In Japan, sales for Sanwa Shutter Corporation rose due to strong demand from logistics centers and a recovery in maintenance services. While the increases in material prices exceeded our expectations, they were mitigated by applying higher product prices, resulting in a rise in profits. Profits grew for Sanwa System Wall Corporation and Suzuki Shutter Corporation due to improved sales volumes. In the US, sales increased in response to a strong residential market. The sharply higher price of raw materials was dealt with by pass-through pricing, while growth in profits was secured despite the impact of disruptions on the supply chain. In Europe, sales were up due to a recovery in demand from the residential market because of the pandemic. Profit also improved significantly due to the sales volume effect, price pass-throughs, and productivity improvements. In Asia, profit rose substantially year on year and a surplus was achieved, partly from the recovery of Shanghai Baosteel-Sanwa Door Co., Ltd. and Vina-Sanwa Company Liability Ltd.
Both sales and income improved significantly from the previous year, reaching record highs.
Consolidated net sales to exceed ¥500 billion. Overseas sales ratio expected to be above 50%.
Financial results for 2022 are projected to exceed the record highs set in fiscal 2021. We are forecasting sales growth in every business segment due to higher sales volumes. Operating profit is expected to be at the same level as fiscal 2021, reflecting upfront investments for business growth and a hefty rise in raw material prices. Profit growth is forecasted for the US, as we will continue to deal with higher raw material prices with pass-through pricing and improved productivity. In Europe as well, we will mitigate raw material price increases with pass-through pricing, and we are expecting an improved operating income margin. However, the impact of the conflict in Ukraine remains uncertain. In Asia, we anticipate a surplus from all companies.
To be a Global Leader of Smart Entrance Solutions
In fiscal 2022, the Sanwa Group launched the Sanwa Global Vision 2030 and Medium-Term Management Plan 2024. Under the Sanwa Global Vision 2030, we will provide smart entrance solutions that meet the changing requirements of society due to factors that include climate change and digitalization. By enhancing sustainability management and strengthening our human resources, we intend to be a corporate group that is highly valued by all stakeholders.
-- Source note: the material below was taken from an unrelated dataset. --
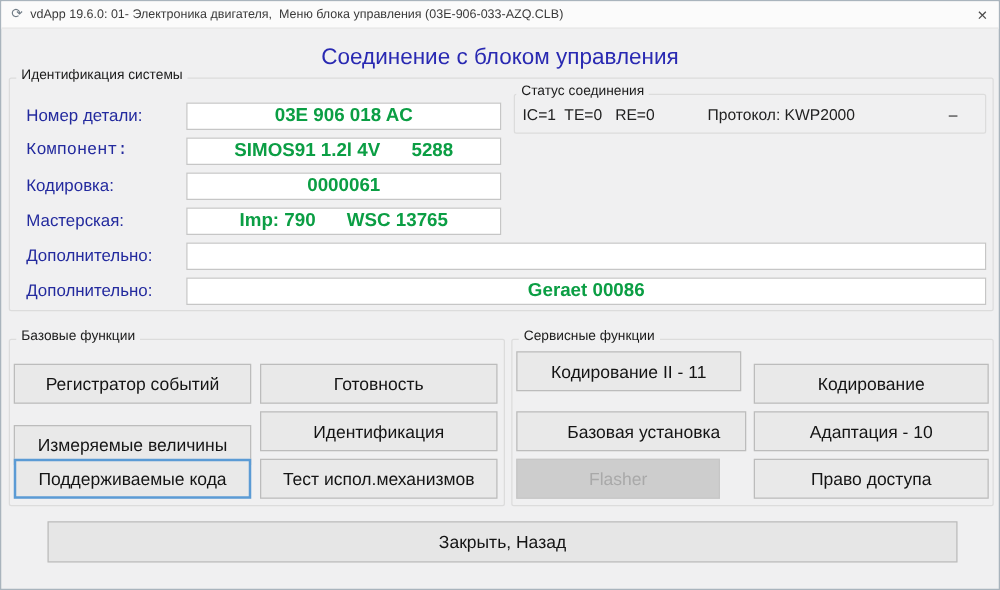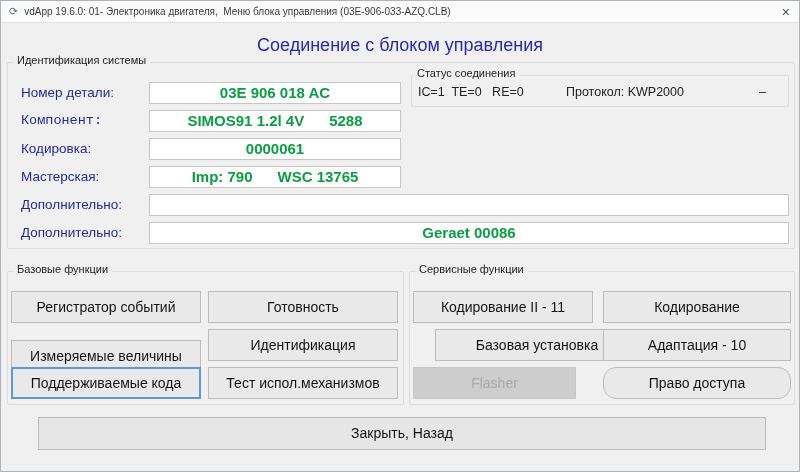"Кодирование II - 11" button.btn { top: 268px -> 258px }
Specifically, we have set the following five priority policies:
1. Expand and strengthen core businesses in a four-polar global structure at Japan, North America, Europe, and Asia
2. Create customer value through products for disaster prevention and climate change response, as well as smart products and services
3. Increase productivity through digitalization and manufacturing innovation
4. Strengthen core businesses and expand into new business areas through M&A
5. Become a corporate group valued globally with enhanced sustainability management
To establish a foundation for becoming a global leader, we have established the Medium-Term Management Plan 2024 as a three-year plan through fiscal year 2024 for the entire Group to work together to:
1. Expand and strengthen core businesses (shutters, doors & service) at Japan, North America, and Europe
2. Strengthen a basis for growth of the Asian business
3. Expand products for disaster prevention and climate change response and enhance smart products and services
4. Increase productivity through digitalization and manufacturing innovation
5. Enhance sustainability management
Fiscal 2021, the dividend per share rose by ¥2 to ¥36, and we anticipate an increase for fiscal 2022 by ¥9 to ¥45, while raising the target payout ratio to 40% from 35%.
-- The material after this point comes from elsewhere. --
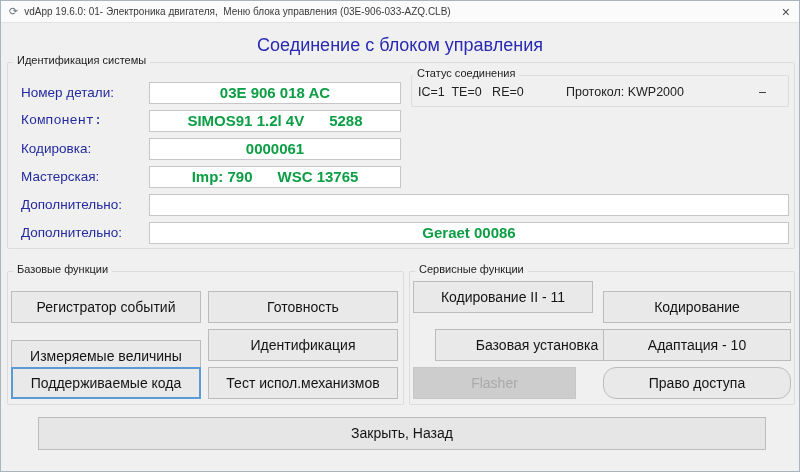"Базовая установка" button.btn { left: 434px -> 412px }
The Sanwa Group considers returns to shareholders a key management priority. Our policy is to maintain a stable dividend payout ratio and distribute profits in proportion to consolidated results, while continuing to improve our corporate base, strengthen our management infrastructure, and implement management policies designed to raise corporate value. While our target payout ratio has been 35% of earnings per share (EPS) since fiscal 2015, we will raise this to 40%.
For fiscal 2021, we increased the annual dividend by ¥2 to ¥36. For fiscal 2022, we plan to raise the annual dividend by ¥9 to ¥45 due to the change in the payout ratio. In addition, while there is no change to our funding allocation policy of prioritizing free cash flow for strategic investments, there is also no change to our policy of buying back shares, which we do when necessary after considering our capital position and other factors. To further increase our corporate value, we will continue to push toward the goal of becoming a global leader.